Table I: Characteristics and outcome of patients included in this study.









No recurrence





No recurrence





No recurrence






 The most confirmatory diagnostic tool for inverted papilloma is tissue biopsy but in my opinion, we have many precautions; first, it is better to take a biopsy under endoscopic guidance with full equipped area to deal with epistaxis otherwise the risk of bleeding is high if the nasal mass was vascular such as hemangioma, angiofibroma,….etc. Secondly, to be careful if the mass extends superiorly towards the skull base because of the possibility of nasal encephalocele, therefore imaging in form of CT scan of para nasal sinuses with or without MRI of paranasal sinuses including anterior cranial fossa is mandatory to arrange before biopsy6.

 The treatment option for inverted papilloma of the paranasal sinuses is usually surgical resection either by open or endoscopic approach. Nowadays, the endoscope is favorable because of no facial scar and less hospital stay. In addition, the recurrence rate is 11-12%. However the patient needs regular follow up to detect any recurrence or malignant transformation7. This surgical intervention usually needs ipsilateral nasolacrimal duct surgery to ensure the patency of nasolacrimal system otherwise the patient will recover with ipsilateral epiphora8.

  The general steps in endoscopic medial wall maxillectomy are as follows: Removal of tumor till reach the middle meatus. Endoscopic uncinectomy with middle meatus antrostomy till reach the posterior wall of maxillary sinus (mega antrostomy) with anterior extension to sacrifice the ipsilateral nasolacrimal system in order to give good access to anterior wall of the maxillary sinus. Anterior and posterior ethmoidectomy with exploration of the skull base should be done. If the lesion reaches the frontal recess or frontal sinus, then endoscopic frontal recess approach is indicated. Sphenoid sinusotomy is performed to ensure complete clear of the posterior part of the sinuses and to explore the skull base posteriorly in relation to the optic nerve and internal carotid artery.  Ipsilateral inferior turbinectomy and Ipilateral DCR with stent insertion should be considered.

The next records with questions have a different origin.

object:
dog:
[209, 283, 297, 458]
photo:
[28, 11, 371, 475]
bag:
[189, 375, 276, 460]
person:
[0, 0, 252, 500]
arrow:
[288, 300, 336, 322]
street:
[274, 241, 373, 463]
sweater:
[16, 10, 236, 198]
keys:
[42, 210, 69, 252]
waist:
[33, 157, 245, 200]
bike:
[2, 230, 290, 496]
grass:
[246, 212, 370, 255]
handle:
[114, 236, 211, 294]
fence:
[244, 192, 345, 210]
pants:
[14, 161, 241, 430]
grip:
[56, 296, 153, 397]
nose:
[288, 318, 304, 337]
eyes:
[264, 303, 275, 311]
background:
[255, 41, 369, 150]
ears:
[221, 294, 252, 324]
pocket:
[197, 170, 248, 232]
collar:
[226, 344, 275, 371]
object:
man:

 The possible complications of endoscopic medial wall maxillectomy are9:

  Intraoperative complications including; Anesthetic reaction, bleeding, penetration of lamina papyracea, CSF leak, naso-lacrimal system injury, and possible optic nerve & internal carotid artery injuries. 

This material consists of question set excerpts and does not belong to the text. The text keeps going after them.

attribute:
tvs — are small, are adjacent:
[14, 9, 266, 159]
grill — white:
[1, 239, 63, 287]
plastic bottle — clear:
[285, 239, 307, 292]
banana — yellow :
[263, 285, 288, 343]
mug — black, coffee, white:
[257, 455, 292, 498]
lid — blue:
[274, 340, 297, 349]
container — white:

   Immediate post-operative complications includes: Intra-orbital bleeding, and epistaxis.

   Early postoperative complications included: CSF leak, intracranial infections such as meningitis or brain abscess.

  Late complications includes: Adhesions and recurrence of the tumour.

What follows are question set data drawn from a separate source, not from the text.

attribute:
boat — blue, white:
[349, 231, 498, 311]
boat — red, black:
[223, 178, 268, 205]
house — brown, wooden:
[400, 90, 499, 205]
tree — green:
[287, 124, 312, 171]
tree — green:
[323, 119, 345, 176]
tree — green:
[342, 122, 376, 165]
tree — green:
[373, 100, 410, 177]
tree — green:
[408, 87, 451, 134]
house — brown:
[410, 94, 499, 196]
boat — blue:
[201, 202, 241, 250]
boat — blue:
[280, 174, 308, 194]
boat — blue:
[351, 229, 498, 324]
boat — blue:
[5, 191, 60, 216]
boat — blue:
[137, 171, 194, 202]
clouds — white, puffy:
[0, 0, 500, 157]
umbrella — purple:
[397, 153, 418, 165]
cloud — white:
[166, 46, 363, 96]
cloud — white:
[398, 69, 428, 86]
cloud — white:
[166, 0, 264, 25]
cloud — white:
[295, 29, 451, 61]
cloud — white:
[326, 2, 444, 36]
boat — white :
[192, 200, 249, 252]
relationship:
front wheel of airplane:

Conclusion: The endoscopic medial wall maxillectomy as a surgical treatment modality for an inverted papilloma is considered as a safe and good surgical strategy to deal with this common paranasal tumor but it needs efficient endoscopic sinus surgeon with good knowledge of the endoscopic paranasal sinus anatomy.

1. Nader Sadeghi, Khalid Al-Sebeih, Sinonasal papillomas, https://emedicine. /article/862677-overview.
2. Brandon Scott Hopkins and Allen M. Seiden, Inverted papilloma,
3. Oisín Bugter, Dominiek André Monserez, Surgical management of inverted papilloma, Journal of Otolaryngology - Head & Neck Surgery. 46, Article number: 67, 2017.
4. Krouse J H. Develpoment of a staging system for inverted papilloma, Laryngoscope 2000; 110:965-968.
5. Danial Simmen, Nick jones. Manual of endoacopic sinus and skull base surgery, 2nd edition, chapter 17, extended endoscopic procedure p.315, 2014.
6- Brandon Scott Hopkins and Allen M. Seiden,  Inverted papilloma (48), Otolaryngology cases, P222, 2010,.
7. Kim Wah-See, Inverted papilloma, tumors of the nose and paranasal sinuses (14), Logan Turner’s Diseases of the nose, throat, and ear, 2016.
8. Wormald PJ, Endoscopic resection of tumor involving the maxillary sinus (16), endoscopic sinus surgery P200, 2013.
9. Nick Roland, Duncan McRae, Andrew Mc Combe, key topics in otolaryngology, third edition, p.124, 2019.